**TEXTE PROPOSÉ**
((

Alors qu’il s’apprête à quitter ses fonctions de chef d’état-major des armées, Thierry Burkhard livre une analyse sans détour du conflit en Ukraine. Il appelle à une prise de conscience européenne face à une Russie offensive et à des menaces hybrides en pleine expansion.
L’Europe doit sortir de l’ambiguïté stratégique
Dans une interview accordée à Libération, le futur ex-CEMA Thierry Burkhard explique le conflit ukrainien révèle les limites de l’approche défensive actuelle des pays européens. Face à une Russie qui tente de remodeler l’ordre mondial, la simple fourniture d’armes ou d’équipements ne suffit plus. Le général estime que la sécurité du continent pourrait exiger des mesures beaucoup plus concrètes : présence militaire sur le terrain, avions dans le ciel ukrainien, voire soutien actif aux infrastructures locales.
Selon lui, il est illusoire de penser que l’Europe pourra rester à distance indéfiniment. La guerre en Ukraine ne se résume pas à une lutte territoriale. Elle symbolise une confrontation idéologique plus large, dans laquelle la Russie cherche à affaiblir les démocraties occidentales sans toujours recourir aux armes. C’est une stratégie d’usure, à la fois physique et morale, qui pourrait faire de l’Europe une cible vulnérable si elle ne réagit pas à temps.

))

**DONNÉES FOURNIES**
((

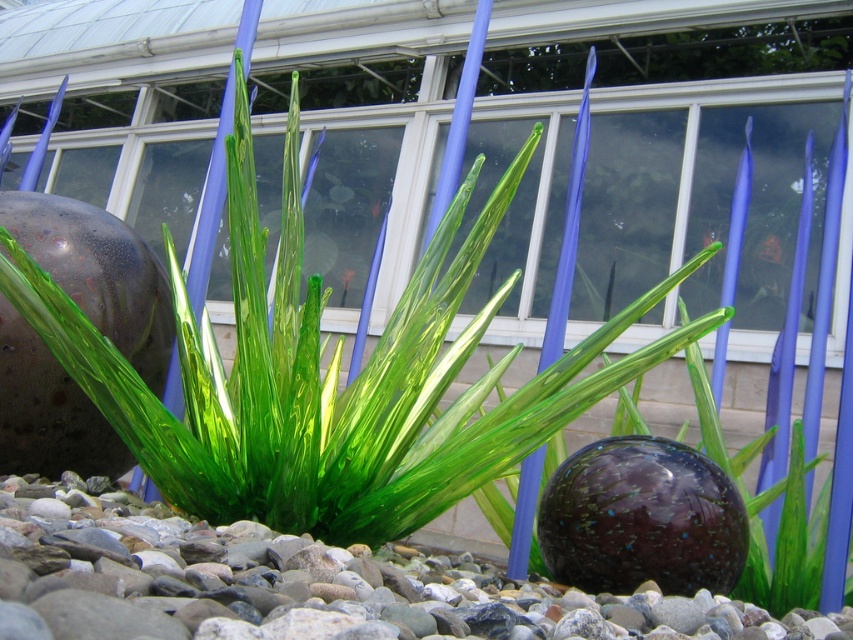
You are a photographer standing in the garden and want to capture a clear photo of the green glass plant at center and the smooth pebbles at center. Which object should you focus on first to ensure both are in focus?

You should focus on the green glass plant at center first because it is closer to you than the smooth pebbles at center, so focusing on it will ensure the pebbles are also in focus as they are behind it.

You are a gardener who wants to plant a new flower in the garden. You see the green glass plant at center and the smooth pebbles at center. Which object is located above the other?

The green glass plant at center is positioned over smooth pebbles at center, so the green glass plant is above the pebbles.

You are holding a camera and want to take a photo of the green glass plant at center. If you are standing 1.20 meters away from it, will you be able to capture the entire plant in your shot without moving closer or farther?

The green glass plant at center and camera are 1.20 meters apart from each other. Whether the entire plant can be captured depends on the camera lens used. However, the provided information does not specify the camera lens type or field of view, so it cannot be determined with certainty.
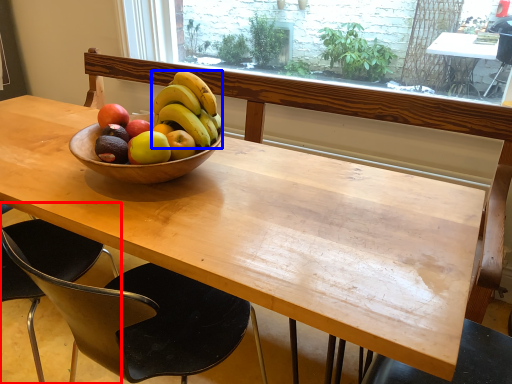
Question: Among these objects, which one is farthest to the camera, chair (highlighted by a red box) or banana (highlighted by a blue box)?

Choices:
 (A) chair
 (B) banana

Answer: (B)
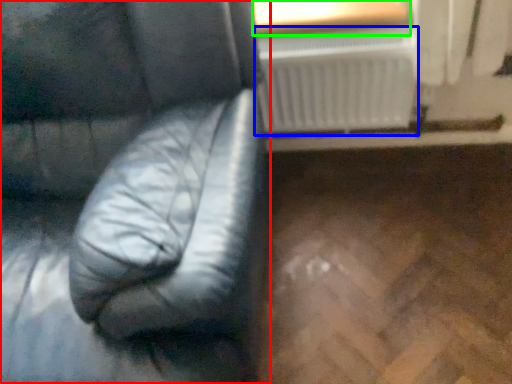
Question: Considering the real-world distances, which object is farthest from furniture (highlighted by a red box)? radiator (highlighted by a blue box) or window frame (highlighted by a green box)?

Choices:
 (A) radiator
 (B) window frame

Answer: (B)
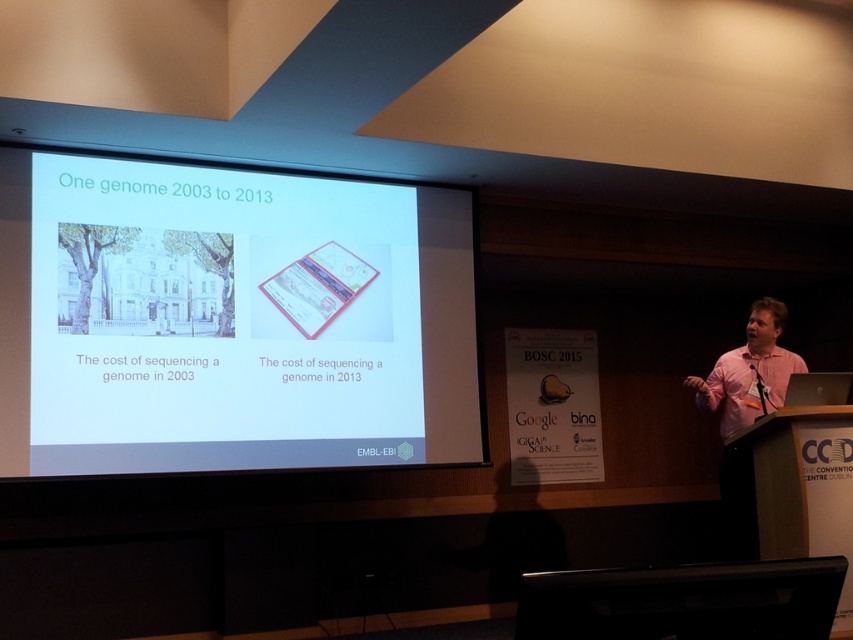
Is white paper at center above pink shirt at right?

Correct, white paper at center is located above pink shirt at right.

Is the position of white paper at center less distant than that of pink shirt at right?

Yes.

The image size is (853, 640). I want to click on white paper at center, so click(x=229, y=320).

Locate an element on the screen. The image size is (853, 640). white paper at center is located at coordinates (229, 320).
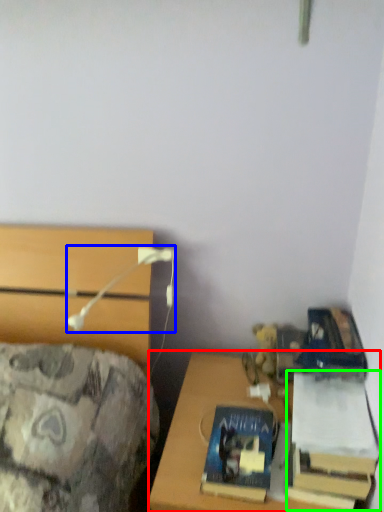
Question: Which object is the closest to the desk (highlighted by a red box)? Choose among these: table lamp (highlighted by a blue box) or book (highlighted by a green box).

Choices:
 (A) table lamp
 (B) book

Answer: (B)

))

**CONSIGNES**
a - Reproduisez le passage du texte sur Thierry Burkhard qui commence par « L’Europe doit sortir » et se poursuit jusqu'à « aux infrastructures locales. ».
b - D'après le texte sur Thierry Burkhard, à quel journal le général a-t-il accordé son interview ?
c - Écrivez la suite du texte sur Thierry Burkhard à partir de l'endroit où il s'arrête.

**CORRIGÉ**
a -
L’Europe doit sortir de l’ambiguïté stratégique
Dans une interview accordée à Libération, le futur ex-CEMA Thierry Burkhard explique le conflit ukrainien révèle les limites de l’approche défensive actuelle des pays européens. Face à une Russie qui tente de remodeler l’ordre mondial, la simple fourniture d’armes ou d’équipements ne suffit plus. Le général estime que la sécurité du continent pourrait exiger des mesures beaucoup plus concrètes : présence militaire sur le terrain, avions dans le ciel ukrainien, voire soutien actif aux infrastructures locales.

b - À Libération.

c -
Thierry Burkhard plaide pour une Défense collective renforcée
La veille de son départ, l’ancien chef des armées françaises met également l’accent sur les désaccords internes à l’Union européenne. Il pointe du doigt le manque d’alignement stratégique entre États membres, avec certains pays peu enclins à voir Moscou comme un danger imminent. Cette division affaiblit la capacité de réaction de l’ensemble du bloc, à un moment où la cohérence politique et militaire est plus que jamais nécessaire.
Thierry Burkhard insiste sur un point : aucun pays européen ne peut espérer peser seul sur la scène internationale. Dans un monde fragmenté, dominé par des puissances affirmées et des conflits diffus, l’unité devient une condition de survie. Il ne s’agit pas seulement d’un enjeu militaire, mais d’un impératif politique majeur. Adapter les armées, diversifier les arsenaux, suivre l’évolution technologique – tout cela n’aura de sens que si les Européens agissent de concert.